======== LISTED ENTRIES ========

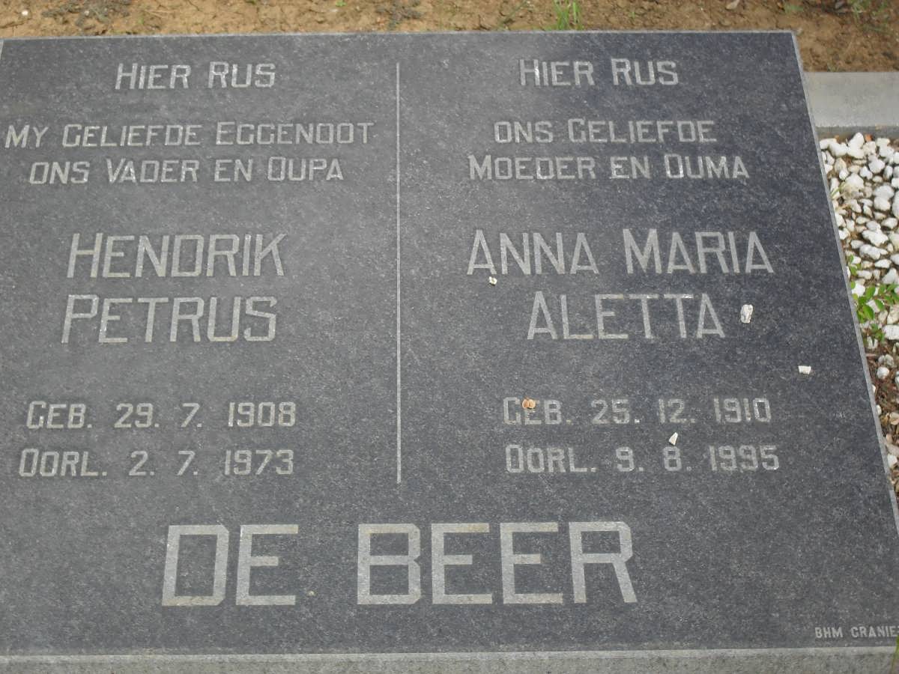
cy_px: 337
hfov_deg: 29.4
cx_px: 450
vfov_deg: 22.3
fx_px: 1714
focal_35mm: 66
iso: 100
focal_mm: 11.7
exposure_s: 1/250
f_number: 4.6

========

WHAT YOU WILL DO
Please retype the data exactly, but do not carry over any picture.

RESPONSE TO THE TASK
cy_px: 337
hfov_deg: 29.4
cx_px: 450
vfov_deg: 22.3
fx_px: 1714
focal_35mm: 66
iso: 100
focal_mm: 11.7
exposure_s: 1/250
f_number: 4.6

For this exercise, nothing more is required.